I have spent a lot of time working on SAP Sales and Distribution performance on Sun Fire T2000 system and it runs very well with very good response time.

Unlike any other cpu architecture, on UltraSPARC T1, each core has 4 hardware threads sharing one pipeline. There are a number of ways for a hardware thread to be scheduled or unscheduled on the single pipeline. Every clock tick a different thread is scheduled to run in round robin order. If the hardware thread is stalled because of the cache misses, the hardware will skip this thread and schedule next thread to run. If the hardware thread doesn't have any work to do, it also will be skipped and next thread is scheduled on the pipeline. This will make more efficient use of execution unit and avoid waste of cpu cycles.

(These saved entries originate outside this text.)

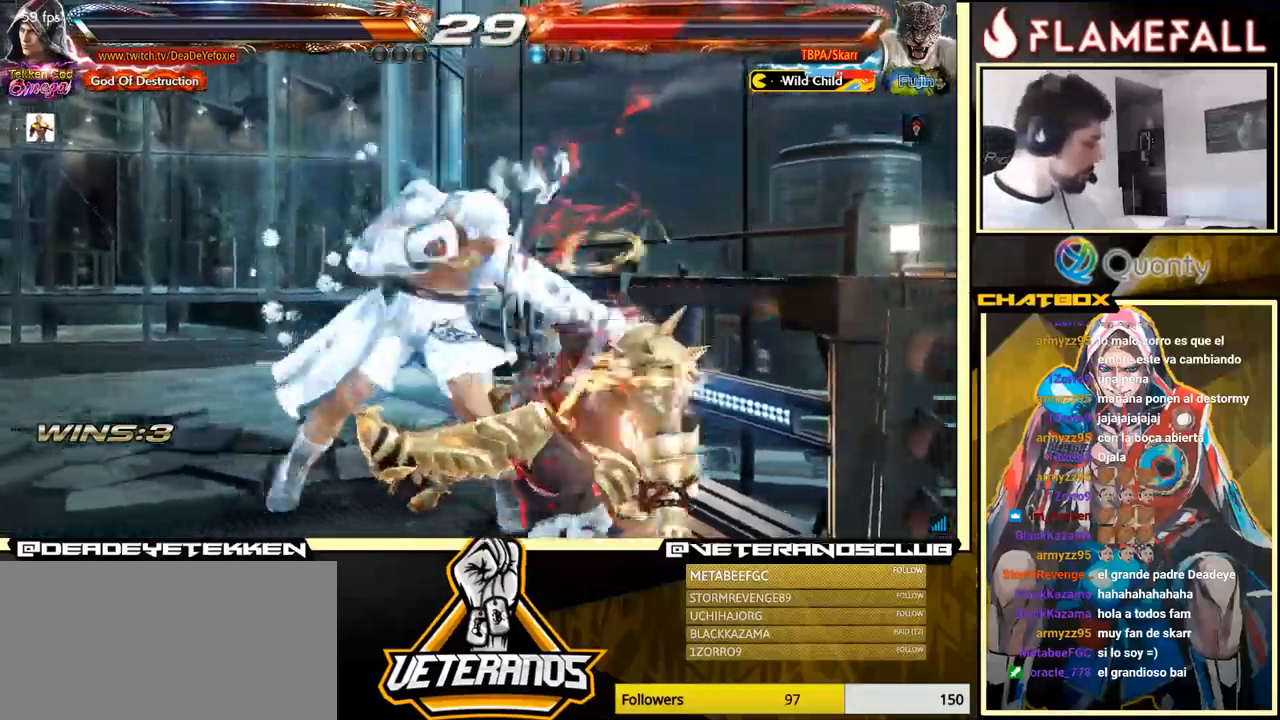
{"buttons": [], "left_stick": "center", "events": [[17, "X", "up"], [17, "left_stick", "center"]]}
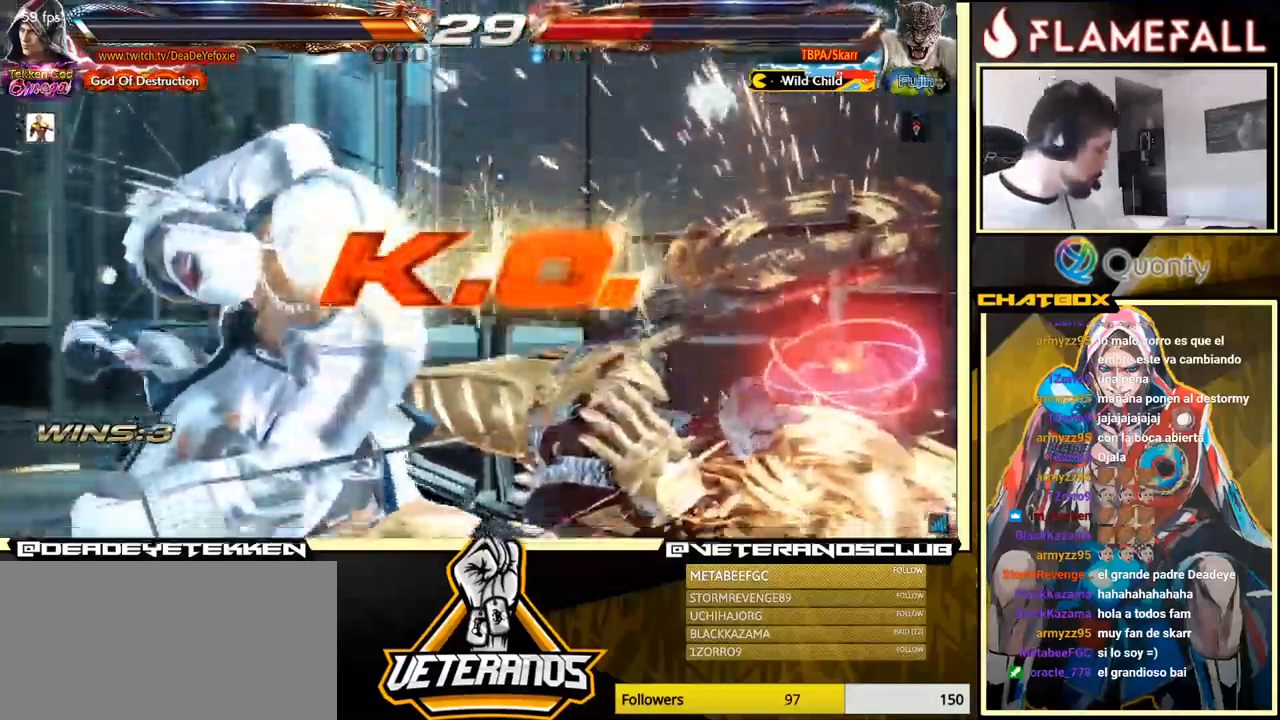
{"buttons": [], "left_stick": "center", "events": []}
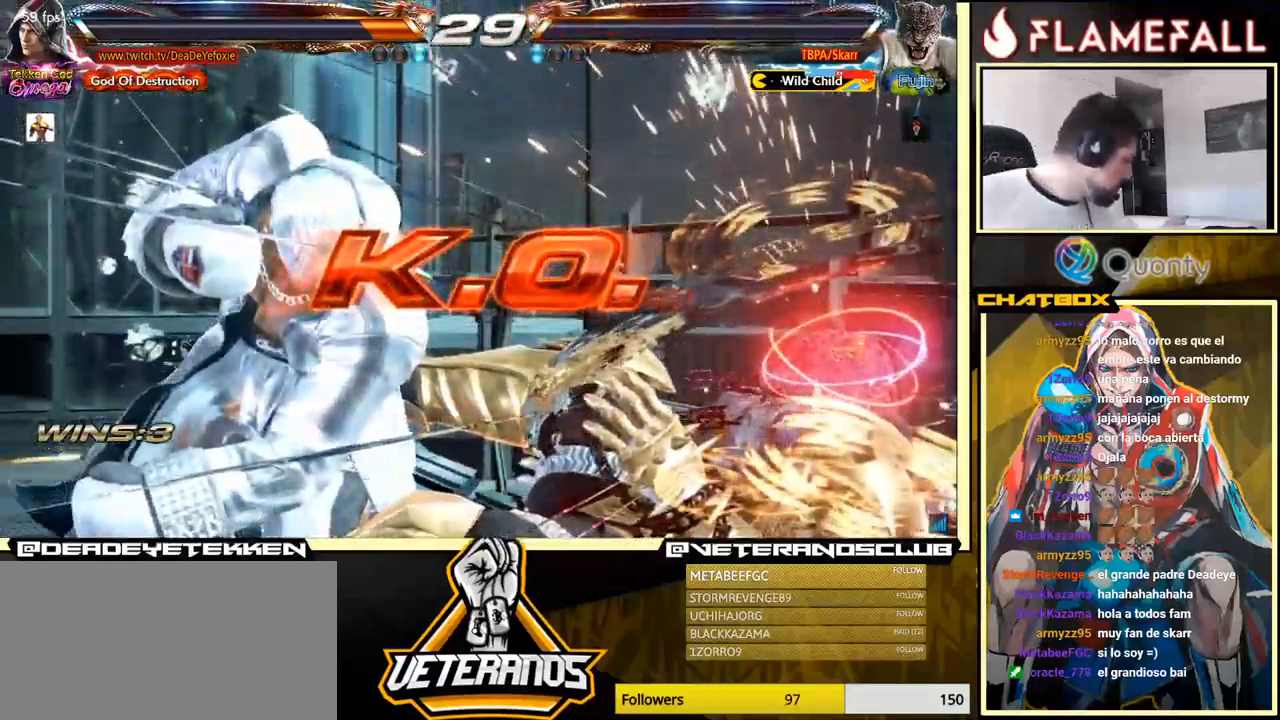
{"buttons": [], "left_stick": "center", "events": [[217, "Y", "down"], [267, "Y", "up"]]}
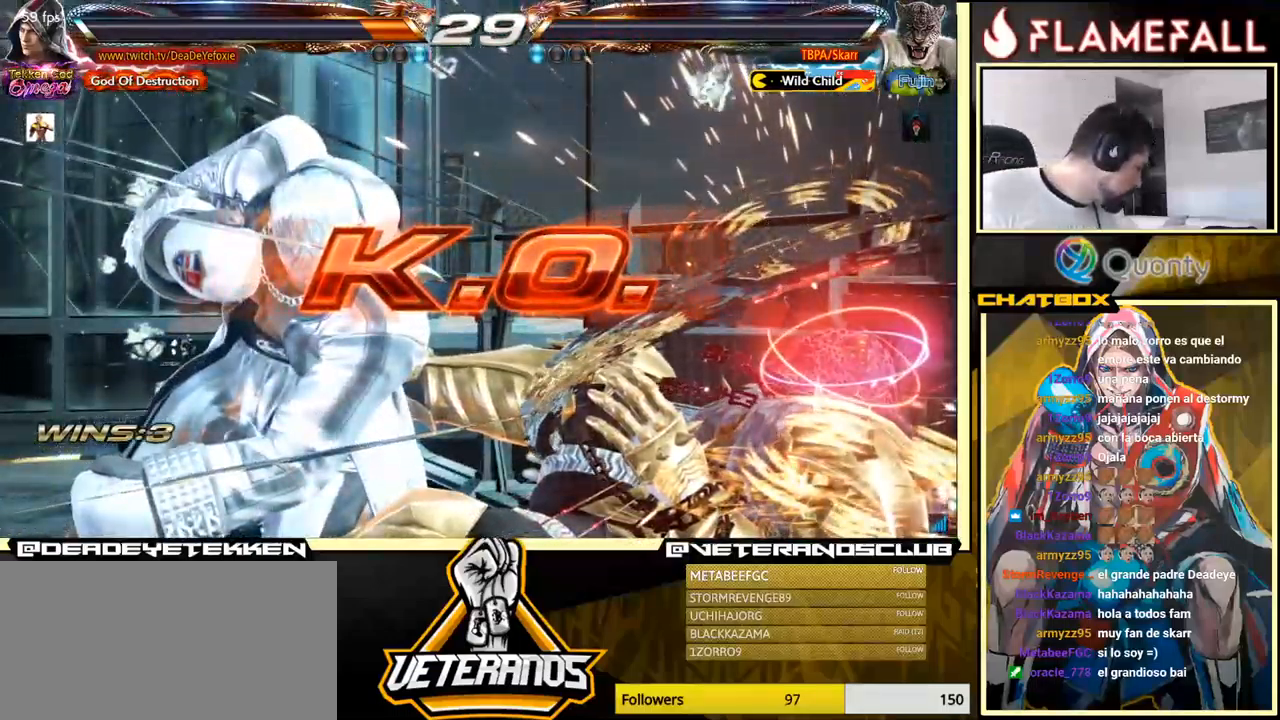
{"buttons": [], "left_stick": "center", "events": [[83, "left_stick", "down"], [233, "left_stick", "center"]]}
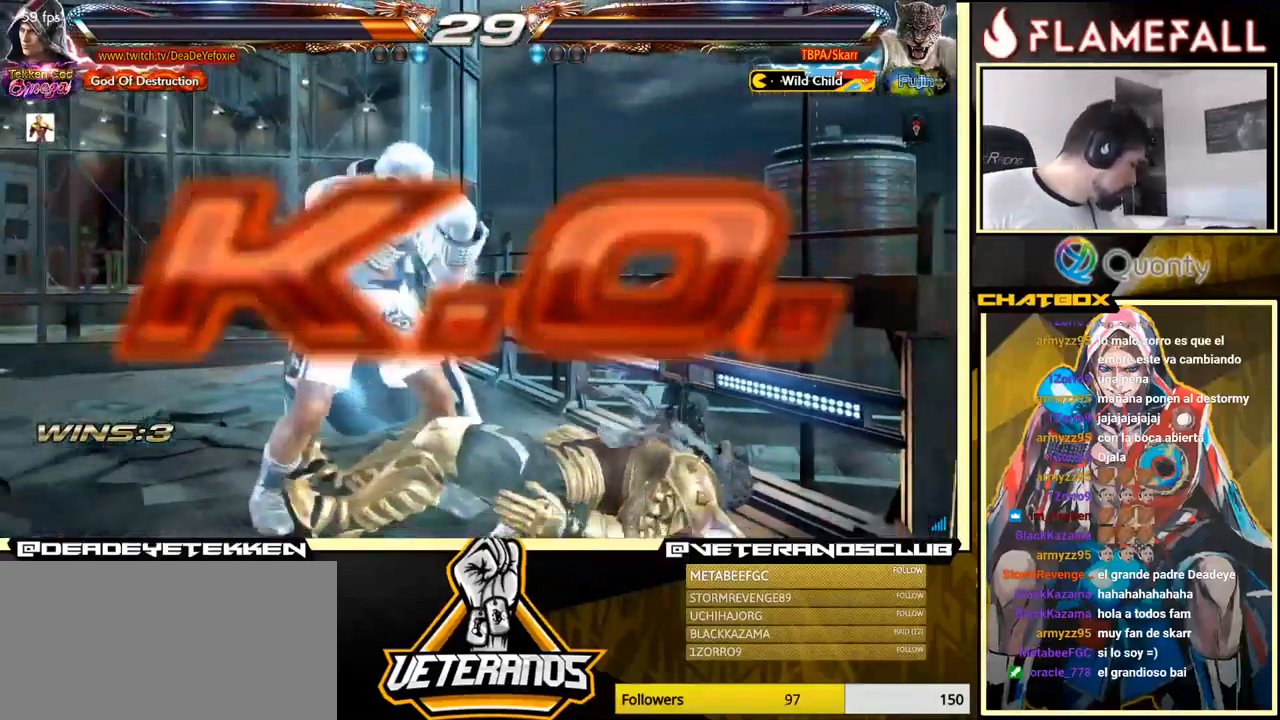
{"buttons": [], "left_stick": "center", "events": [[383, "A", "down"], [483, "A", "up"]]}
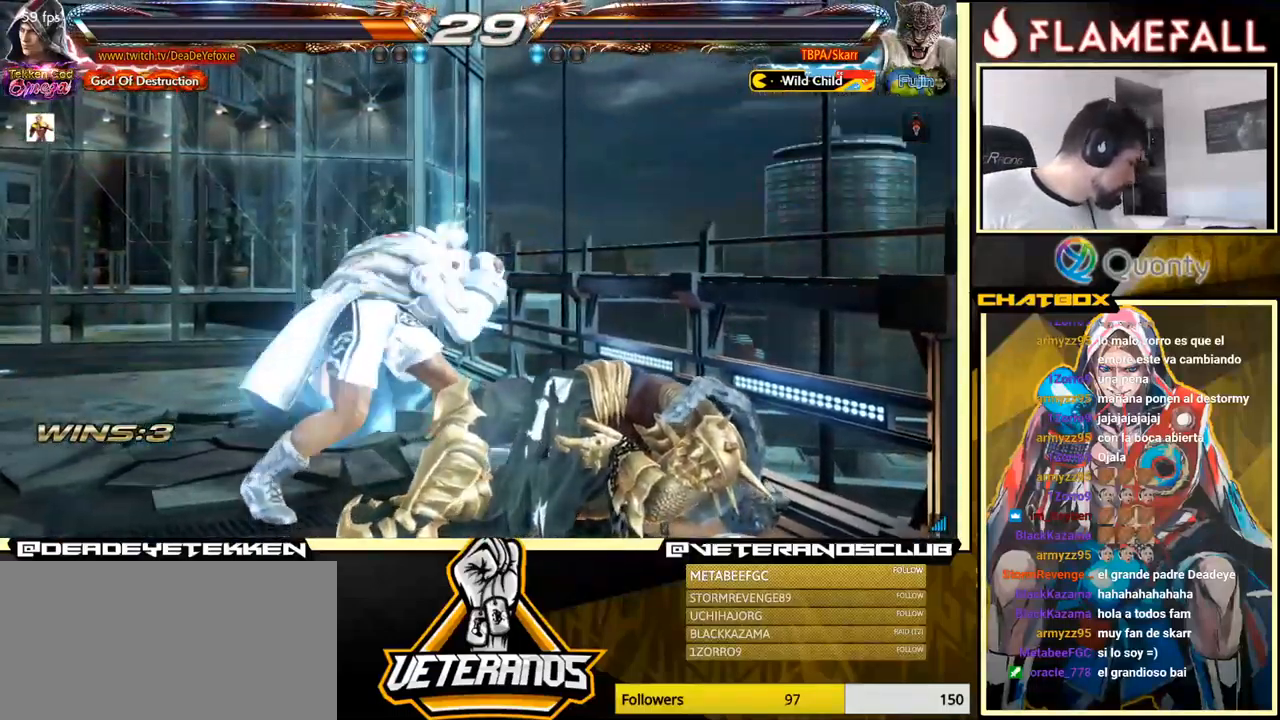
{"buttons": [], "left_stick": "center", "events": []}
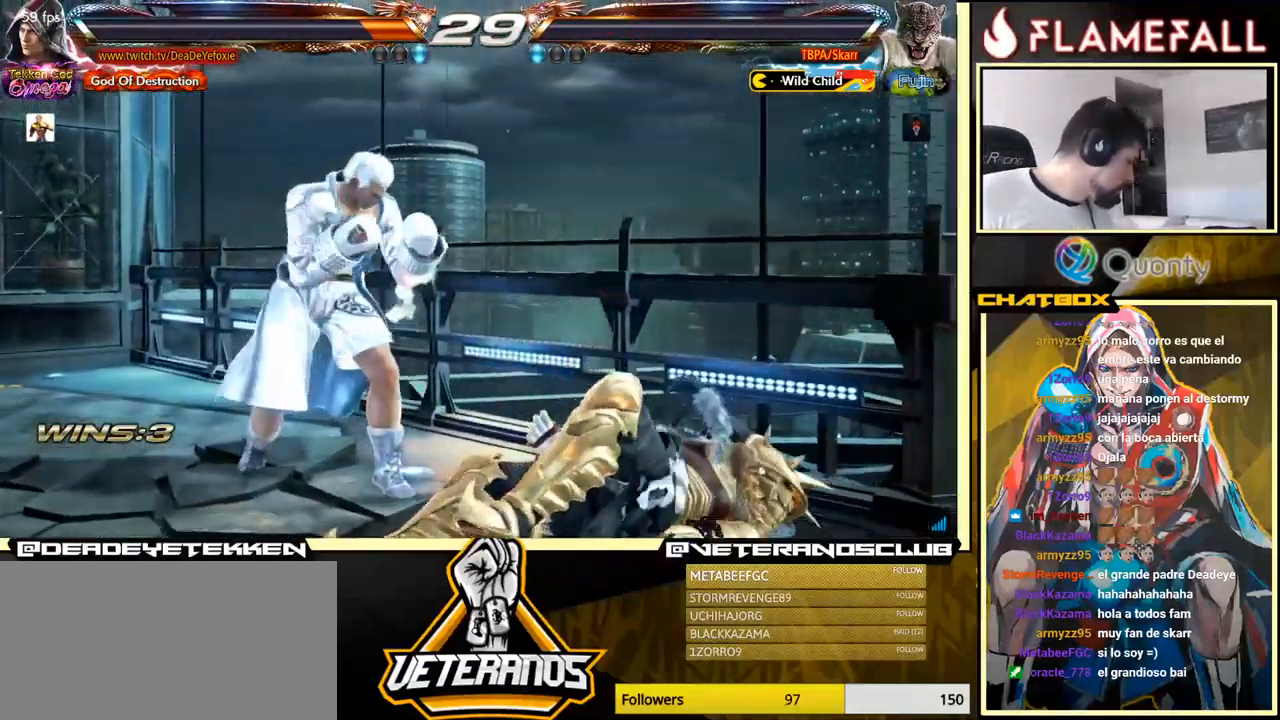
{"buttons": [], "left_stick": "center", "events": [[17, "left_stick", "down"], [50, "A", "down"], [117, "A", "up"], [183, "left_stick", "left"], [350, "left_stick", "center"]]}
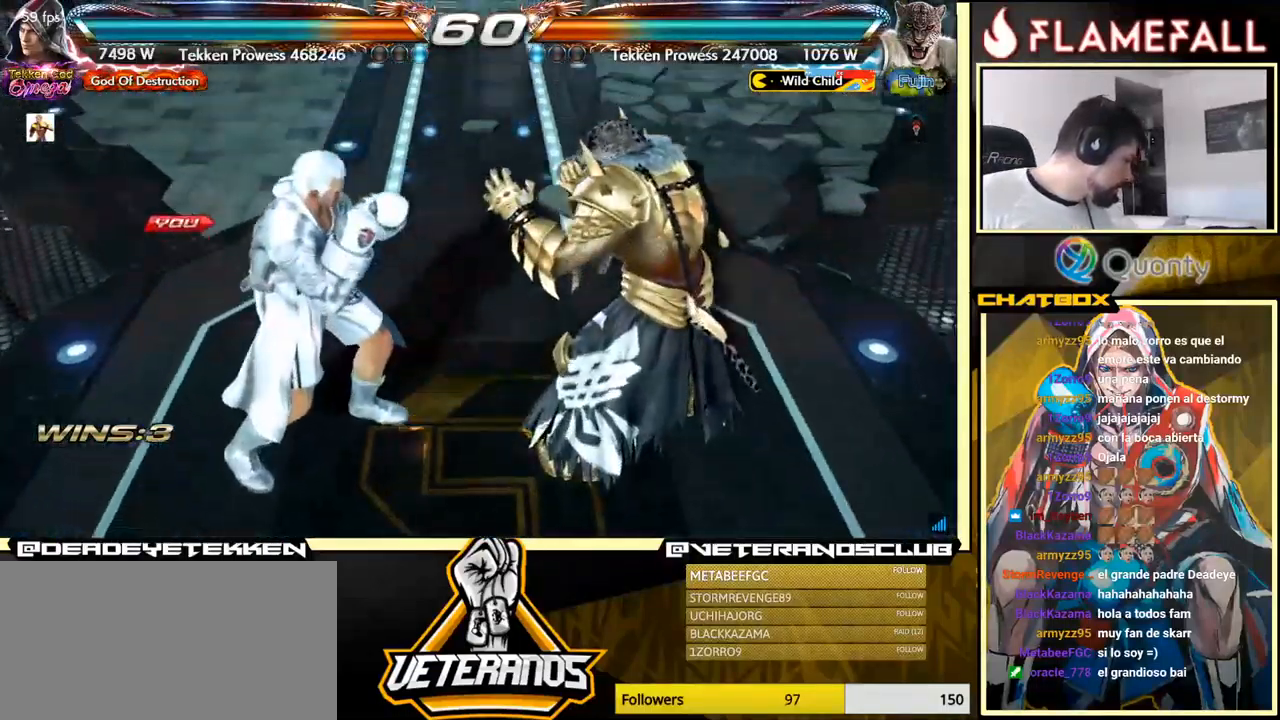
{"buttons": [], "left_stick": "center", "events": []}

CPU speed is only a small factor on how well an application can run on a system. More often, the cpu is stalled due to memory access. This simply means even when you get a system clocked at 3.0Ghz, the amount of useful cpu cycles you could get out of it is much less than that. How much less, it is depending on the cpu architecture and the application itself. But on Sun Fire T2000 system, the useful cpu cycles that is doing the real work is close to cpu speed.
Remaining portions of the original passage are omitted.